* Assignment
Find the lines below that contain "manera" and tally them. Return only the total.

* Material for this exercise

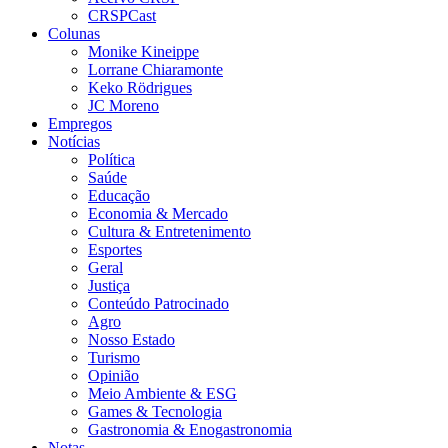
CRSPCast
Colunas
Monike Kineippe
Lorrane Chiaramonte
Keko Rödrigues
JC Moreno
Empregos
Notícias
Política
Saúde
Educação
Economia & Mercado
Cultura & Entretenimento
Esportes
Geral
Justiça
Conteúdo Patrocinado
Agro
Nosso Estado
Turismo
Opinião
Meio Ambiente & ESG
Games & Tecnologia
Gastronomia & Enogastronomia
Notas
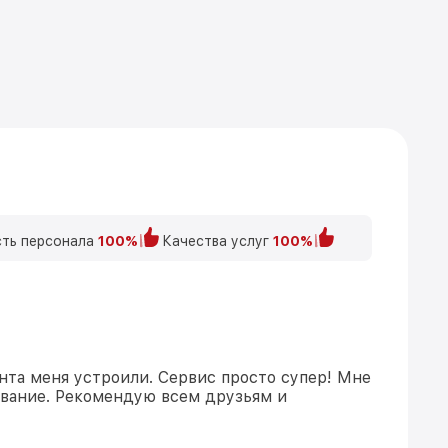
ть персонала
100%
Качества услуг
100%
нта меня устроили. Сервис просто супер! Мне
ивание. Рекомендую всем друзьям и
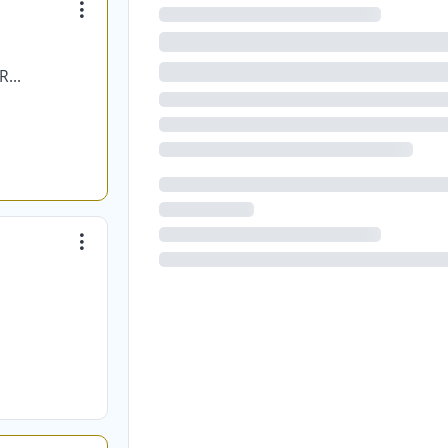
MEGO NETWORKS SOCIEDAD ANONIMA CERRADA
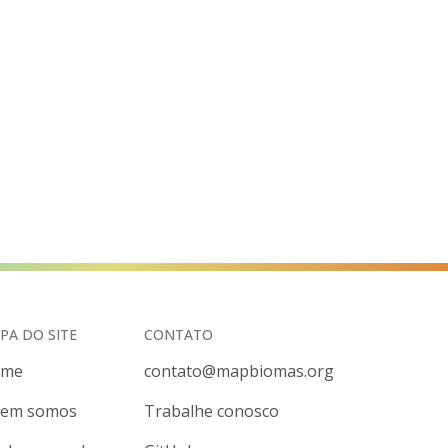
PA DO SITE
CONTATO
ome
contato@mapbiomas.org
em somos
Trabalhe conosco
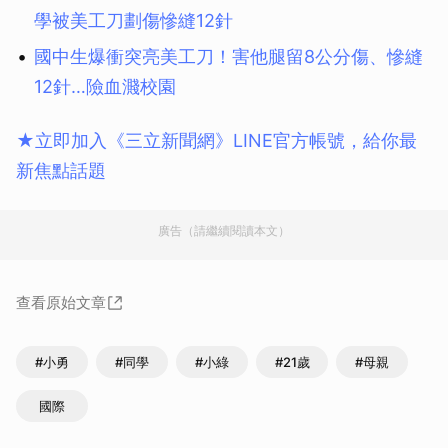
學被美工刀劃傷慘縫12針
國中生爆衝突亮美工刀！害他腿留8公分傷、慘縫
12針…險血濺校園
★立即加入《三立新聞網》LINE官方帳號，給你最
新焦點話題
廣告（請繼續閱讀本文）
查看原始文章
#小勇
#同學
#小綠
#21歲
#母親
國際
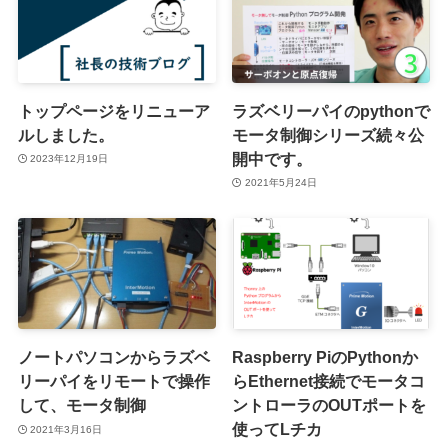
トップページをリニューア
ラズベリーパイのpythonで
ルしました。
モータ制御シリーズ続々公
開中です。
2023年12月19日
2021年5月24日
ノートパソコンからラズベ
Raspberry PiのPythonか
リーパイをリモートで操作
らEthernet接続でモータコ
して、モータ制御
ントローラのOUTポートを
使ってLチカ
2021年3月16日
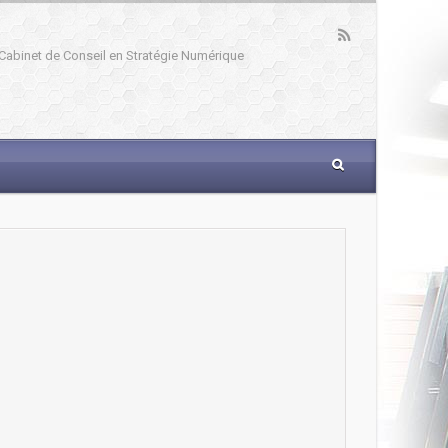
: Cabinet de Conseil en Stratégie Numérique
_____________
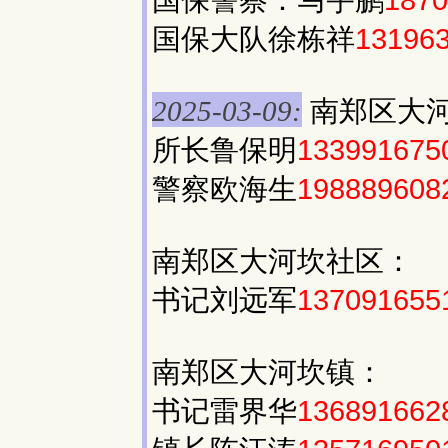
国保大队徐栋祥
13196
南郑区大
2025-03-09:
所长鲁保明
133991675
警察欧海生
198889608
南郑区大河坎社区：
书记刘远军
137091655
南郑区大河坎镇：
书记雷界华
136891662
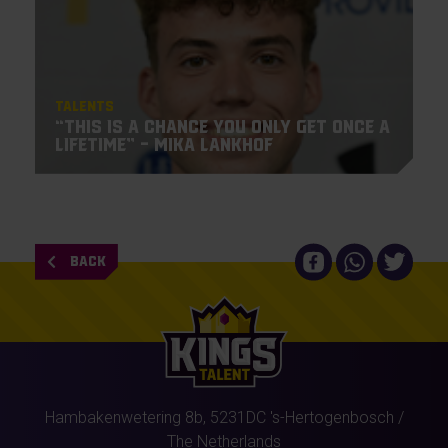
Talents
“This is a chance you only get once a
lifetime” – Mika Lankhof
BACK
Hambakenwetering 8b,
5231DC
's-Hertogenbosch
/
The Netherlands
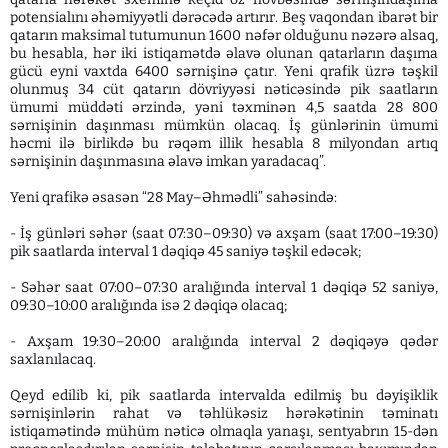
potensialını əhəmiyyətli dərəcədə artırır. Beş vaqondan ibarət bir
qatarın maksimal tutumunun 1600 nəfər olduğunu nəzərə alsaq,
bu hesabla, hər iki istiqamətdə əlavə olunan qatarların daşıma
gücü eyni vaxtda 6400 sərnişinə çatır. Yeni qrafik üzrə təşkil
olunmuş 34 cüt qatarın dövriyyəsi nəticəsində pik saatların
ümumi müddəti ərzində, yəni təxminən 4,5 saatda 28 800
sərnişinin daşınması mümkün olacaq. İş günlərinin ümumi
həcmi ilə birlikdə bu rəqəm illik hesabla 8 milyondan artıq
sərnişinin daşınmasına əlavə imkan yaradacaq”.
Yeni qrafikə əsasən “28 May–Əhmədli” sahəsində:
- İş günləri səhər (saat 07:30–09:30) və axşam (saat 17:00–19:30)
pik saatlarda interval 1 dəqiqə 45 saniyə təşkil edəcək;
- Səhər saat 07:00–07:30 aralığında interval 1 dəqiqə 52 saniyə,
09:30–10:00 aralığında isə 2 dəqiqə olacaq;
- Axşam 19:30–20:00 aralığında interval 2 dəqiqəyə qədər
saxlanılacaq.
Qeyd edilib ki, pik saatlarda intervalda edilmiş bu dəyişiklik
sərnişinlərin rahat və təhlükəsiz hərəkətinin təminatı
istiqamətində mühüm nəticə olmaqla yanaşı, sentyabrın 15-dən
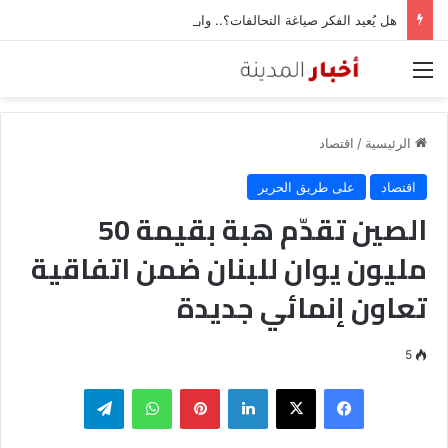
هل يُعيد الفكر صياغة التحالفات؟.. وارف قميحة والرهان على العمق المعرفي مع الصين
القائمة
الرئيسية
/
اقتصاد
اقتصاد
على طريق الحرير
الصين تقدّم هبة بقيمة 50
مليون يوان للبنان ضمن اتفاقية
تعاون إنمائي جديدة
5
فيسبوك
‫X
لينكدإن
بينتيريست
واتساب
تيلقرام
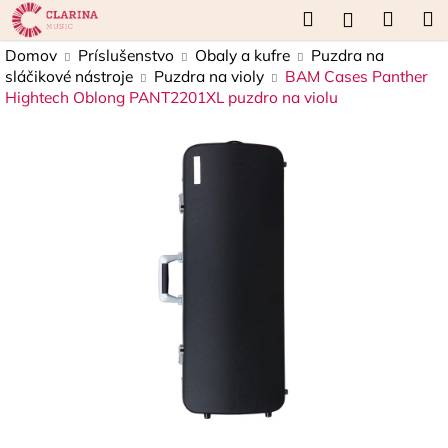
K
Prejsť
Hľadať
Náku
M
Prihláseni
na
o
obsah
Späť
Späť
košík
Domov
Príslušenstvo
Obaly a kufre
Puzdra na
š
sláčikové nástroje
Puzdra na violy
BAM Cases Panther
í
Hightech Oblong PANT2201XL puzdro na violu
Č
k
o
p
o
t
r
e
b
u
j
e
t
e
n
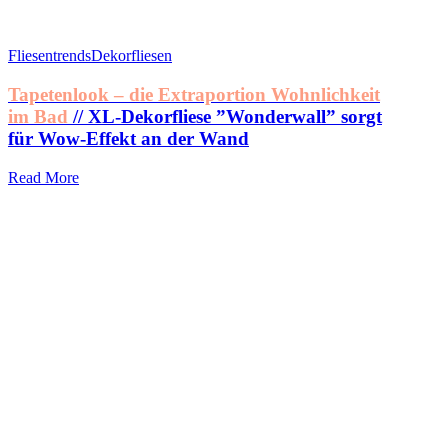
Fliesentrends
Dekorfliesen
Tapetenlook – die Extraportion Wohnlichkeit
im Bad
// XL-Dekorfliese ”Wonderwall” sorgt
für Wow-Effekt an der Wand
Read More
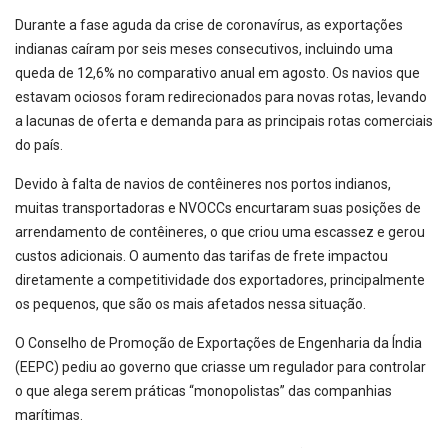
Durante a fase aguda da crise de coronavírus, as exportações
indianas caíram por seis meses consecutivos, incluindo uma
queda de 12,6% no comparativo anual em agosto. Os navios que
estavam ociosos foram redirecionados para novas rotas, levando
a lacunas de oferta e demanda para as principais rotas comerciais
do país.
Devido à falta de navios de contêineres nos portos indianos,
muitas transportadoras e NVOCCs encurtaram suas posições de
arrendamento de contêineres, o que criou uma escassez e gerou
custos adicionais. O aumento das tarifas de frete impactou
diretamente a competitividade dos exportadores, principalmente
os pequenos, que são os mais afetados nessa situação.
O Conselho de Promoção de Exportações de Engenharia da Índia
(EEPC) pediu ao governo que criasse um regulador para controlar
o que alega serem práticas “monopolistas” das companhias
marítimas.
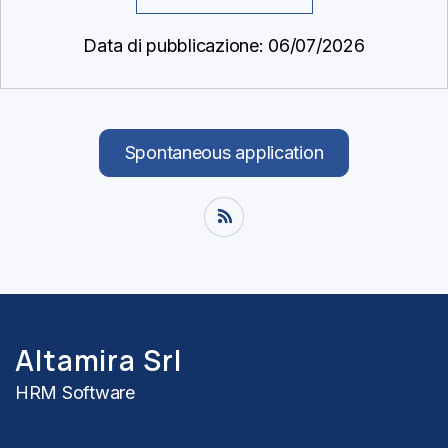
Data di pubblicazione: 06/07/2026
Spontaneous application
Altamira Srl
HRM Software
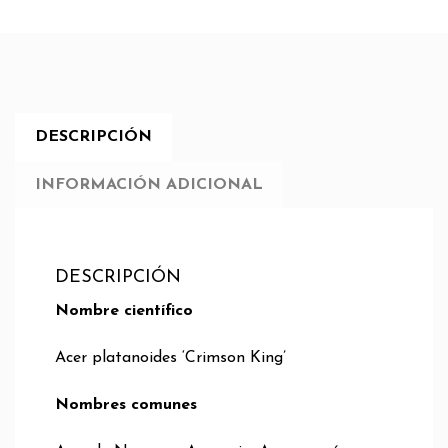
DESCRIPCIÓN
INFORMACIÓN ADICIONAL
DESCRIPCIÓN
Nombre científico
Acer platanoides ‘Crimson King’
Nombres comunes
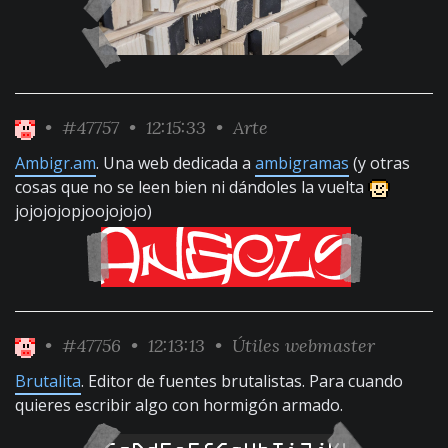
•
#47757
• 12:15:33 •
Arte
Ambigr.am
. Una web dedicada a
ambigramas
(y otras
cosas que no se leen bien ni dándoles la vuelta
jojojojopjoojojojo)
•
#47756
• 12:13:13 •
Útiles webmaster
Brutalita
. Editor de fuentes brutalistas. Para cuando
quieres escribir algo con hormigón armado.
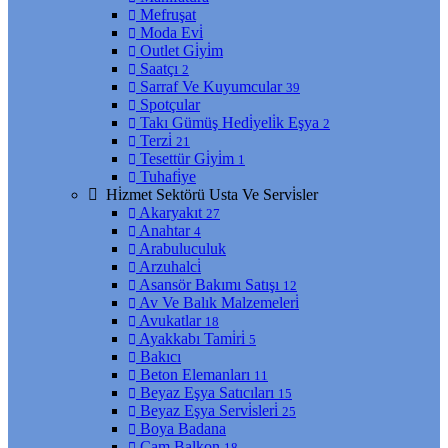
Mefruşat
Moda Evi̇
Outlet Gi̇yi̇m
Saatçı
2
Sarraf Ve Kuyumcular
39
Spotçular
Takı Gümüş Hedi̇yeli̇k Eşya
2
Terzi̇
21
Tesettür Gi̇yi̇m
1
Tuhafi̇ye
Hi̇zmet Sektörü Usta Ve Servi̇sler
Akaryakıt
27
Anahtar
4
Arabuluculuk
Arzuhalci̇
Asansör Bakımı Satışı
12
Av Ve Balık Malzemeleri̇
Avukatlar
18
Ayakkabı Tami̇ri̇
5
Bakıcı
Beton Elemanları
11
Beyaz Eşya Satıcıları
15
Beyaz Eşya Servi̇sleri̇
25
Boya Badana
Cam Balkon
18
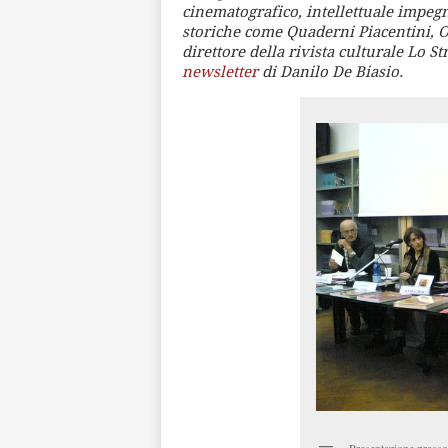
cinematografico, intellettuale impegna
storiche come Quaderni Piacentini, O
direttore della rivista culturale Lo St
newsletter
di Danilo De Biasio.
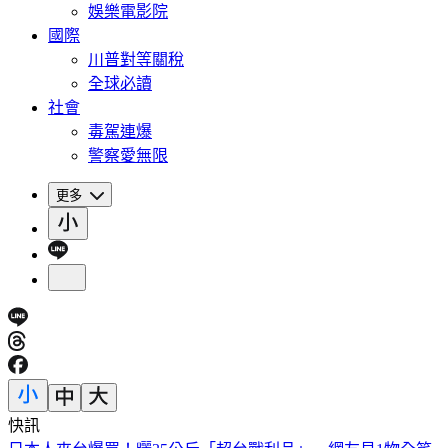
娛樂電影院
國際
川普對等關稅
全球必讀
社會
毒駕連爆
警察愛無限
更多
快訊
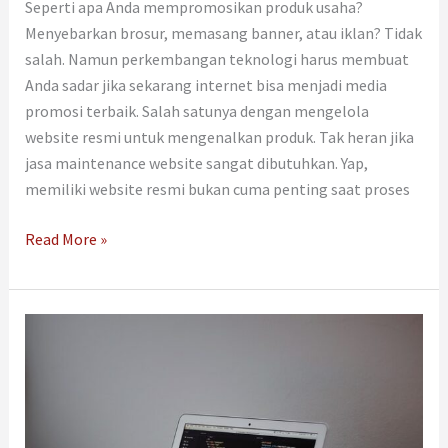
Seperti apa Anda mempromosikan produk usaha?
Menyebarkan brosur, memasang banner, atau iklan? Tidak
salah. Namun perkembangan teknologi harus membuat
Anda sadar jika sekarang internet bisa menjadi media
promosi terbaik. Salah satunya dengan mengelola
website resmi untuk mengenalkan produk. Tak heran jika
jasa maintenance website sangat dibutuhkan. Yap,
memiliki website resmi bukan cuma penting saat proses
Read More »
Jangan
Asal
Pilih,
5
Tips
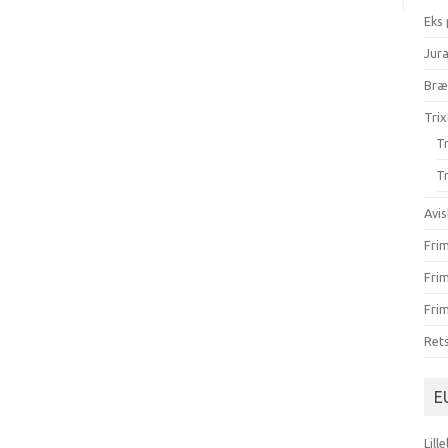
Eks
Jur
Br
Trix
Tr
Tr
Avis
Fri
Fri
Frim
Ret
E
Lill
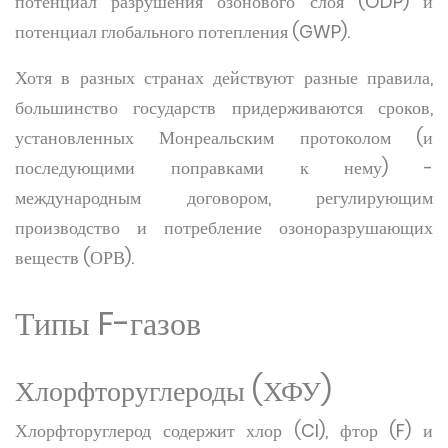
потенциал разрушения озонового слоя (ODP) и
потенциал глобального потепления (GWP).
Хотя в разных странах действуют разные правила,
большинство государств придерживаются сроков,
установленных Монреальским протоколом (и
последующими поправками к нему) -
международным договором, регулирующим
производство и потребление озоноразрушающих
веществ (ОРВ).
Типы F-газов
Хлорфторуглероды (ХФУ)
Хлорфторуглерод содержит хлор (Cl), фтор (F) и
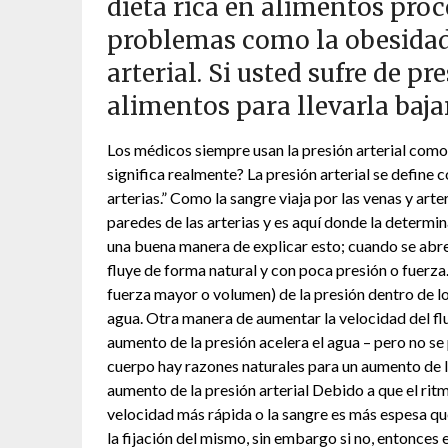
dieta rica en alimentos proc
problemas como la obesidad,
arterial. Si usted sufre de p
alimentos para llevarla baj
Los médicos siempre usan la presión arterial como
significa realmente? La presión arterial se define c
arterias.” Como la sangre viaja por las venas y arte
paredes de las arterias y es aquí donde la determin
una buena manera de explicar esto; cuando se abre
fluye de forma natural y con poca presión o fuerza
fuerza mayor o volumen) de la presión dentro de l
agua. Otra manera de aumentar la velocidad del fluj
aumento de la presión acelera el agua – pero no s
cuerpo hay razones naturales para un aumento de l
aumento de la presión arterial Debido a que el ri
velocidad más rápida o la sangre es más espesa que
la fijación del mismo, sin embargo si no, entonces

* Exercise output
2